WASHINGTON — Presidential Hopeful Andrew Yang told PJM that private companies “would be thrilled” if the U.S. adopted a “Medicare for All” health care system.
The Medicare trustees have estimated that the trust fund is going to be depleted in 2026. Yang was asked how he would fund a Medicare for All plan, given the existing program’s struggles.
“It’s an apples to oranges question you are proposing because right now we’re spending 18 percent of GDP on health care and most of that is coming out of private companies’ bottom lines and families’ bottom lines, where if you look at the amount of money that’s going, for example, to each new employee’s health care, it’s thousands and thousands of dollars per employee, which is a real disincentive to hire or a disincentive to make someone a full-time worker and just say, ‘oh, lets make everyone a temp or a gig worker,'” Yang said during an interview after his campaign rally at the Lincoln Memorial.

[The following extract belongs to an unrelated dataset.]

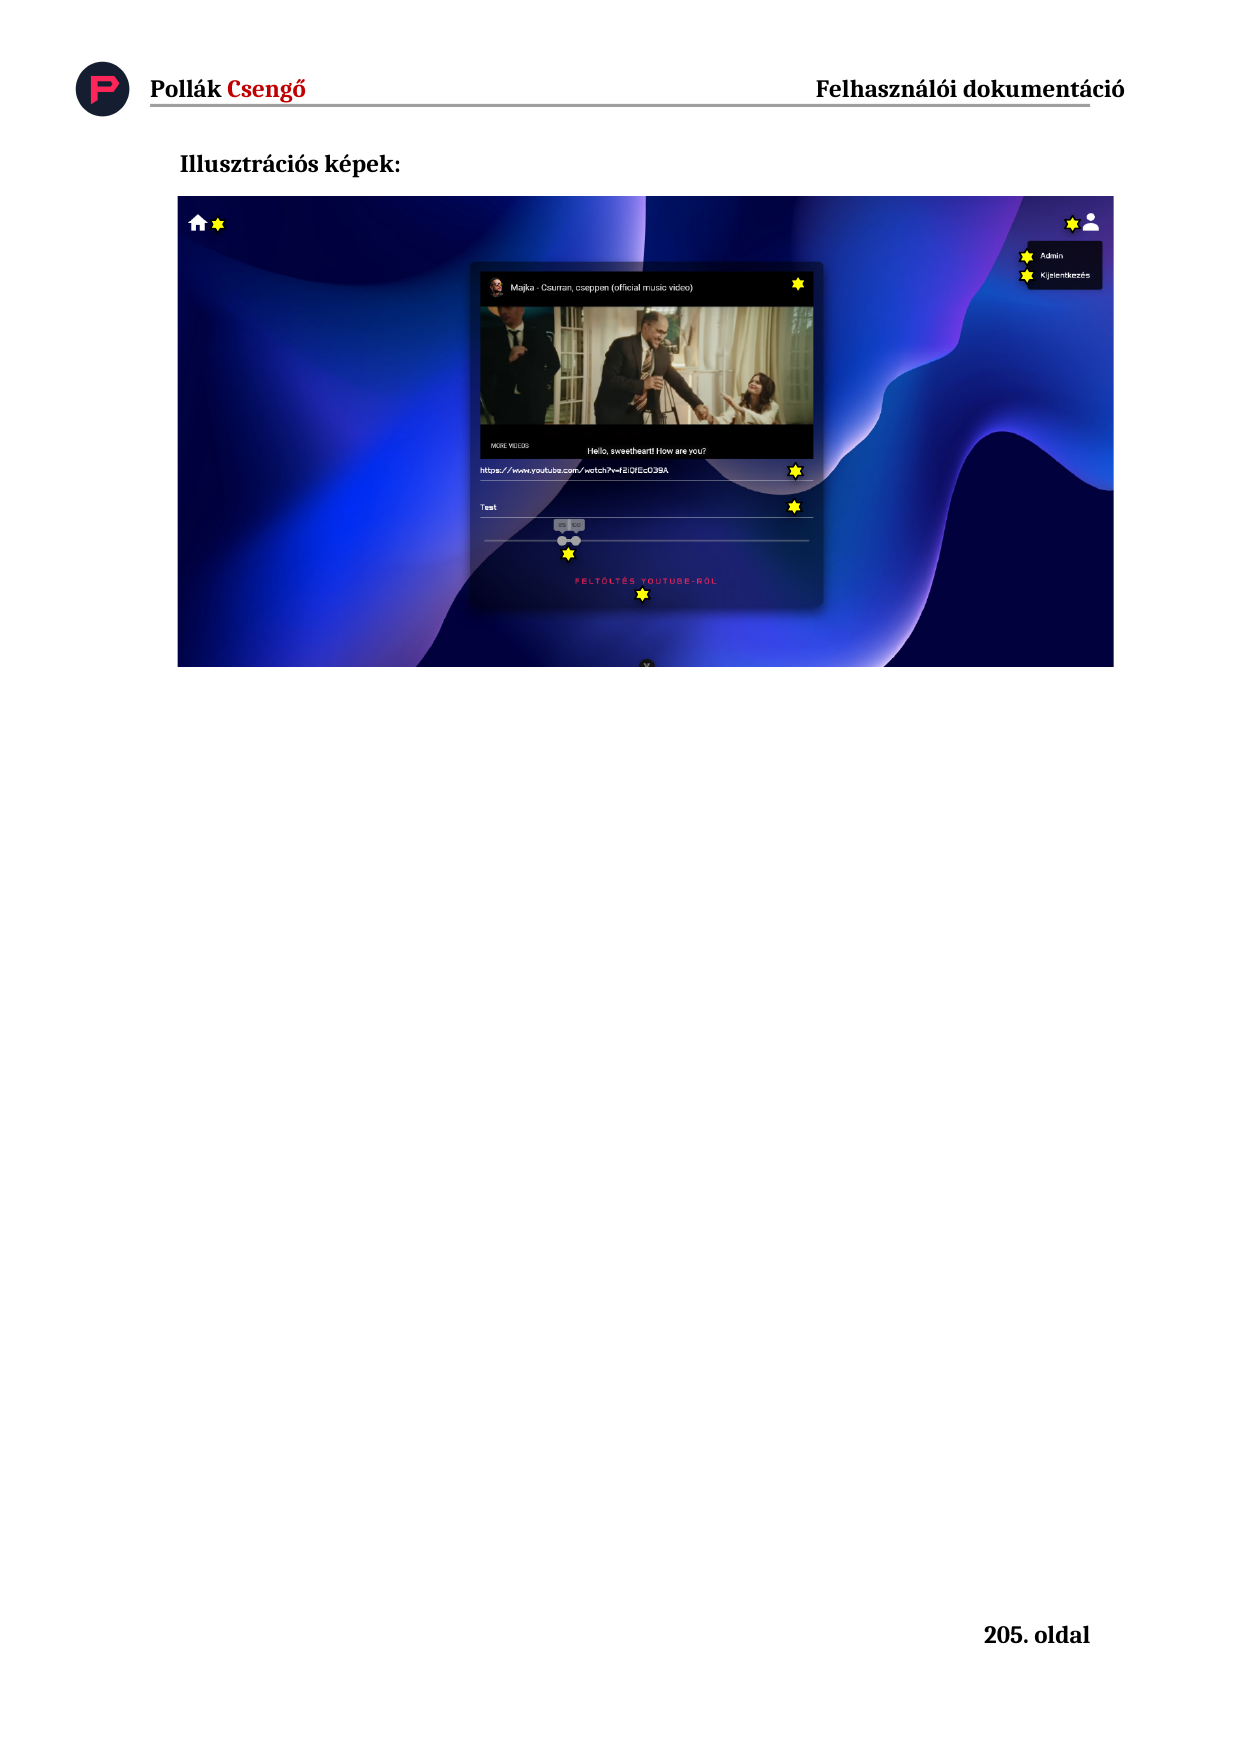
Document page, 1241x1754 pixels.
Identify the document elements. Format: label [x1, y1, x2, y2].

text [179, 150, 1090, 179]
picture [176, 196, 1114, 666]
picture [71, 57, 132, 118]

If the U.S. were to “offload the burden” of providing medical insurance from companies to the government, Yang said that “you would find there are hundreds of billions of dollars in resources to work with” in the system.
“As someone who has run a company, if the government were to come to me and say, ‘hey, great news, I’m going to take over your employees’ health care, I want it, and you just have to give me the money you are already spending, I would have been thrilled because it’s not just the money you are spending as a company but it’s also the fact that you have to go to your workers and constantly say, ‘hey, we’re making an adjustment to your health care plan’ and then the workers have very strong feelings about different plans,” Yang said.
“And so you are like, ‘oh, man, like, there’s nothing I can do that makes you all happy because you are all in different situations.’ And so it puts these companies in very, very difficult situations. It’s even worse than money. And so if you were to say to the companies, ‘look, give us the money and then we’ll take this health care off your hands, companies would be thrilled and we’d end up saving a lot of money because, right now, we have this vast industry of private insurance that’s essentially this profit-taking middle man, which is why we’re spending so much more than other countries [on health care], in part,” he added.